Some were back from England for a week
And thought to capture that which they had missed.
A night of dance and gaiety they’d seek
Replete with song, with fiddle music blessed.
They borrowed, then, the Merchant’s kitchen floor
And placed a cask of Guinness by the door
With poteen stored for those with need for more.
To Doonfeeney and Glenurla I was sent
To summon those who owned a pair of feet.
The supple young and those whom age had bent
To dance a set, both elegant and neat.
Joe Mahon with a hundred tunes in store,
Faulkner, with at least a hundred more
Combine their skills to make the rafters roar.
Accordion and fiddle found an air,
Miss McCloud was reeled into the night.
The dancers stepped together pair by pair
The oil lamp bathed us all in subtle light.
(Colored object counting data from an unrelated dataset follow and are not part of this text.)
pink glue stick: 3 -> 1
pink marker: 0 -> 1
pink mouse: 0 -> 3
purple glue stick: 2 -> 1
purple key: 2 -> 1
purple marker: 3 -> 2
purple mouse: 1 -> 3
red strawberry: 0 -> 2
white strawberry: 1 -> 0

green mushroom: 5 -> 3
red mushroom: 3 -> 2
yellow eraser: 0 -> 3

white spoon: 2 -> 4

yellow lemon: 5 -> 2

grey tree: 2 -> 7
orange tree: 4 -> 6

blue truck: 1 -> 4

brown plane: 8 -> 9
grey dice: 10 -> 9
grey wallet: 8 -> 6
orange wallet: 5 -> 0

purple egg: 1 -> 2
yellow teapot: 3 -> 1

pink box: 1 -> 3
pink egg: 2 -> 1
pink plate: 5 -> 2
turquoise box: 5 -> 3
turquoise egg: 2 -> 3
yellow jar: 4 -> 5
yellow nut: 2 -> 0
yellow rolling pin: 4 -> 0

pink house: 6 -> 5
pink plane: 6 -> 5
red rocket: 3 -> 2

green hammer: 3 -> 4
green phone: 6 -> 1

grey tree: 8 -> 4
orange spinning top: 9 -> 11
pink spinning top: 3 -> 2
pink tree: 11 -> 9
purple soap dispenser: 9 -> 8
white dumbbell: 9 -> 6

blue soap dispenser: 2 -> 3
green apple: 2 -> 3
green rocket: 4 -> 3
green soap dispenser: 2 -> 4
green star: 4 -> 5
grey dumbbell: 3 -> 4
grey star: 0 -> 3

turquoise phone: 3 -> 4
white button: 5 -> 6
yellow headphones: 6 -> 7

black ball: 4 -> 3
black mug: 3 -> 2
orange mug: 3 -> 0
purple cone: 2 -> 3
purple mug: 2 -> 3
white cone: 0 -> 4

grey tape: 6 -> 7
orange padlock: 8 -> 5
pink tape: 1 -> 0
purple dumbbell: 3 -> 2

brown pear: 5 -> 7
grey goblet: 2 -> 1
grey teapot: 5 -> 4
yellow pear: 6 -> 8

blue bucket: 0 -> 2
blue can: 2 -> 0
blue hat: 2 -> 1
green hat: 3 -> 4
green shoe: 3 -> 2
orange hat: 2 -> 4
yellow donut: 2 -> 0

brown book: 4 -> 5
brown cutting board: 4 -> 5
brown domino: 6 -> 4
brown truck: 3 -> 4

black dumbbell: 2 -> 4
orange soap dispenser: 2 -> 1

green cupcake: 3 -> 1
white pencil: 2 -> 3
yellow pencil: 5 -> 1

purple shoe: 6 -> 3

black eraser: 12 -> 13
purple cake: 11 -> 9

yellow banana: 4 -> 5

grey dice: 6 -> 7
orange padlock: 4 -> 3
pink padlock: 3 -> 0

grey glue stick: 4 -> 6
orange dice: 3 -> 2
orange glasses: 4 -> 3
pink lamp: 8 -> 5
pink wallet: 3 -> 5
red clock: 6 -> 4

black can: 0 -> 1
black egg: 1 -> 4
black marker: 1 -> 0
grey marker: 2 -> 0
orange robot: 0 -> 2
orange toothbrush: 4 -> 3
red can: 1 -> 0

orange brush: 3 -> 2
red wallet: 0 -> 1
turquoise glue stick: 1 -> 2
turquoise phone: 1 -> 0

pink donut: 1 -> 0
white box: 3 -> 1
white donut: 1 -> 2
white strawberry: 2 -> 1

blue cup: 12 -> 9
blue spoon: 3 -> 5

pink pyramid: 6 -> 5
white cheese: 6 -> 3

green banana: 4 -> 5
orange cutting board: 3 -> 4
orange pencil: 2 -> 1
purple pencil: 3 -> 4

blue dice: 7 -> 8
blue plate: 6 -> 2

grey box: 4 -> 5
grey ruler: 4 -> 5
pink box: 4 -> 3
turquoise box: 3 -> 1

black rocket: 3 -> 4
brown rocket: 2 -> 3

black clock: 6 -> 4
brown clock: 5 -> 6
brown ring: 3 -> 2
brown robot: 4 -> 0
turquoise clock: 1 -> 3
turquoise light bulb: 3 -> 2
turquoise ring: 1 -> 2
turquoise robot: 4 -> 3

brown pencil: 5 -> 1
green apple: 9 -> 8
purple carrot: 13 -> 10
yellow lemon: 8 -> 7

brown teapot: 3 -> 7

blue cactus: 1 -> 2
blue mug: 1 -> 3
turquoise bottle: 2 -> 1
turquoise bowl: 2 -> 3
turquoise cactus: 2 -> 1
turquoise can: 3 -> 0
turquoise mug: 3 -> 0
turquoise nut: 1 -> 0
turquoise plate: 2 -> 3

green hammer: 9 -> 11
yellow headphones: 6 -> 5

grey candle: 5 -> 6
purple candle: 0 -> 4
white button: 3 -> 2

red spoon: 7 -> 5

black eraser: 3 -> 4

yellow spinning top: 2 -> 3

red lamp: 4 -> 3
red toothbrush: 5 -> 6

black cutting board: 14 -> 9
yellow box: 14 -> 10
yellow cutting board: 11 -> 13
At times they swung together four by four
At times all eight around a central core:
The flagstones, then, for mercy did implore.
A bed beside the chimneybreast was built
Four-postered and with flowered curtains pent.
Where Mary Loftus lay beneath the quilt,
The haven, where her final years were spent.
Her fingers danced like those upon the floor
She remembered Sunday dresses she once wore
When she was young, at dances by the score.
Songs of emigration filled the room
The Old Bog Road as well as Noreen Bawn
Nell Flaherty’s dead Drake dispelled the gloom
As sunlight, through the window, signalled dawn.
To bed, upon my uncle’s back I slept
Till afternoon when out of bed I crept.
Until now, those memories I’ve kept.